┌─ Excerpted data

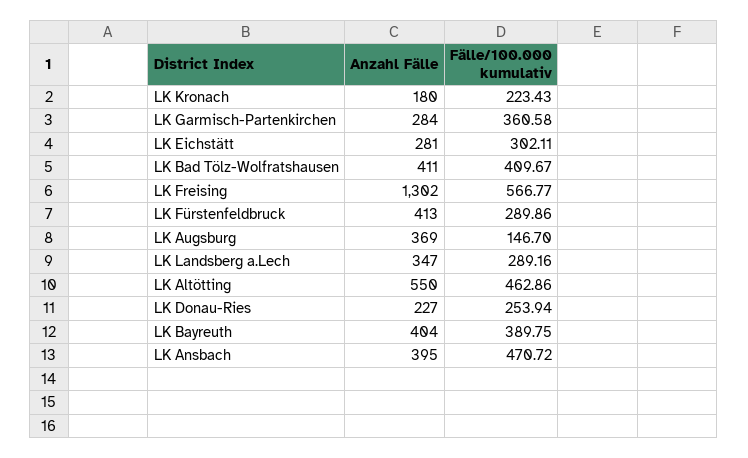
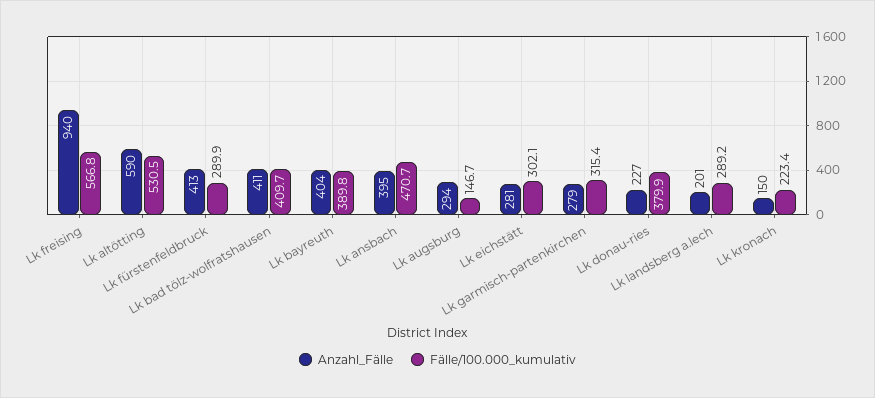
Anzahl Fälle, LK Kronach: 180 -> 150
Anzahl Fälle, LK Garmisch-Partenkirchen: 284 -> 279
Fälle/100.000 kumulativ, LK Garmisch-Partenkirchen: 360.58 -> 315.4
Anzahl Fälle, LK Freising: 1302 -> 940
Anzahl Fälle, LK Augsburg: 369 -> 294
Anzahl Fälle, LK Landsberg a.Lech: 347 -> 201
Anzahl Fälle, LK Altötting: 550 -> 590
Fälle/100.000 kumulativ, LK Altötting: 462.86 -> 530.5
Fälle/100.000 kumulativ, LK Donau-Ries: 253.94 -> 379.9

└─

Your instructions:
Give the number of lines in the data that contain the string "Altötting", and nothing else.

Response to the exercise:
2